The Most Important Word in the Bible

With much gratitude to Tara, let me point you to this remarkable essay--"Rethinking Service"--by Samuel Wells. Please read the whole thing.

In the essay Wells argues that when we think that our most pressing problems are human mortality and limitation this distorts Christian mission and service. In light of that, Wells suggests that perhaps our deeper problem isn't mortality but isolation:
Most educated people in our culture assume the fundamental human problem is mortality, specifically, and human limitation, more generally. But here is my argument. What if it turned out that the fundamental human problem was not mortality after all? What if it turned out that all along the fundamental human problem was isolation? What do I mean by this? If the fundamental human problem is isolation, then the solutions we are looking for do not lie in the laboratory or the hospital or the frontiers of human knowledge or experience. Instead the solutions lie in things we already have—most of all, in one another.
Wells goes on to suggest that if isolation is our deepest problem, the real ache at the root of our sadness and suffering, then Christian mission shifts in an important way. Wells describes this by contrasting the words "for" and "with." If human limitation is the fundamental problem we are always trying to fix things. We do things "for" people. But, Wells argues, doing things "for" others doesn't get at the root issue of isolation.
It seems that the word that epitomizes being an admirable person, the word that sums up the spirit of Christianity, is “for.” We cook “for,” we buy presents “for,” we offer charity “for,” all to say we lay ourselves down “for.” But there is a problem here. All these gestures are generous, and kind, and in some cases sacrificial and noble. They are good gestures, warm-hearted, admirable gestures. But somehow they don’t go to the heart of the problem. You give your father the gift, and the chasm still lies between you. You wear yourself out in showing hospitality, but you have never actually had the conversation with your loved ones. You make fine gestures of charity, but the poor are still strangers to you. “For” is a fine word, but it does not dismantle resentment, it does not overcome misunderstanding, it does not deal with alienation, it does not overcome isolation. 
What to do? After examining how God is "with" us, rather than doing things "for" us, Wells suggests that we shift mission and service from "for" to "with." What overcomes isolation is being "with" others. And being "with" rather than doing "for" radically alters what Christian mission should look like. This makes "with," in Wells' opinion, the most important word in the bible:
We have stumbled upon the most important word in the Bible—the word that describes the heart of God and the nature of God’s purpose and destiny for us. And that word is “with.” That is what God was in the very beginning; that is what God sought to instill in the creation of all things, that is what God was looking for in making the covenant with Israel, that is what God coming among us in Jesus was all about, that is what the sending of the Holy Spirit meant, that is what our destiny in the company of God will look like. It is all in that little word “with.” God’s whole life and action and purpose are shaped to be “with” us.

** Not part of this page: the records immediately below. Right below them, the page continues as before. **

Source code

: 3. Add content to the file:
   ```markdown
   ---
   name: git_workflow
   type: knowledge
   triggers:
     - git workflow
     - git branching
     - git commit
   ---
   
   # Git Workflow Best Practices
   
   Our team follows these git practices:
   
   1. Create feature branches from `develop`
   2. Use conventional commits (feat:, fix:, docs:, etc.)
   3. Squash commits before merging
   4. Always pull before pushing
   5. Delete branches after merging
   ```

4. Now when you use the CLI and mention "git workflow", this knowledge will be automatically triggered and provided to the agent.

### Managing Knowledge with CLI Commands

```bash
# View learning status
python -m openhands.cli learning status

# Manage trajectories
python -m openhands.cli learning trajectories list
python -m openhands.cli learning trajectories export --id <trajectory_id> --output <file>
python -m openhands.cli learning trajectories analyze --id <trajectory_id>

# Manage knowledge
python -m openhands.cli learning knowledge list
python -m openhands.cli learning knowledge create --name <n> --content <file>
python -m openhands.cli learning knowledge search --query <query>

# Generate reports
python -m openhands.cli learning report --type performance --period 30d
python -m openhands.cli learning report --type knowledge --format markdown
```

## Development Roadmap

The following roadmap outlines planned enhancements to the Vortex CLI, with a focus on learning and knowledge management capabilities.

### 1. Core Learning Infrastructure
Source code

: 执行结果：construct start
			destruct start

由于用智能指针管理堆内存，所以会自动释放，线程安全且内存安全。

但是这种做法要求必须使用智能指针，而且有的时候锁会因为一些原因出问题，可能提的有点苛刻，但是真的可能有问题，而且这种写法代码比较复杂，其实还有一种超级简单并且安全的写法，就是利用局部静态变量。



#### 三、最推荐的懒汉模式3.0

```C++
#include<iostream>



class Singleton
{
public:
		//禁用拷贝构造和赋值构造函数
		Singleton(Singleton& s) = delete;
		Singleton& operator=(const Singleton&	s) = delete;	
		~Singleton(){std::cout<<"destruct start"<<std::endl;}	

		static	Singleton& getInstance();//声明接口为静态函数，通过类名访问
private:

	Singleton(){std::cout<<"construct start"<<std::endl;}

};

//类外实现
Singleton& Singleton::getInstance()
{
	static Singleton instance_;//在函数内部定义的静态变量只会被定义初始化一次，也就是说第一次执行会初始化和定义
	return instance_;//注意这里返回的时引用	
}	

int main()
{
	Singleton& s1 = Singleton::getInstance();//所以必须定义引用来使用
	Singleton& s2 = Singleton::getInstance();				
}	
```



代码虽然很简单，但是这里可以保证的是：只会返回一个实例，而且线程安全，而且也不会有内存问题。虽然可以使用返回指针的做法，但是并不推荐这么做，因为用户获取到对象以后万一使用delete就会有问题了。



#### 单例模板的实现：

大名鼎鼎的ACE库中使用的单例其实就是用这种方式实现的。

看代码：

In a lot of ways, “with” is harder than “for.” You can do “for” without a conversation, without a real relationship, without a genuine shaping of your life to accommodate and incorporate the other...What makes attempts at Christmas charity seem a little hollow is not that they are not genuine and helpful and kind but that what isolated and grieving and impoverished people usually need is not gifts or money but the faithful presence with them of someone who really cares about them as a person. It is the “with” they desperately want, and the “for” on its own (whether it is food, presents, or money) cannot make up for the lack of that “with.”
Read the whole essay. Share it widely. It's really one of the best things I've read in a long, long time.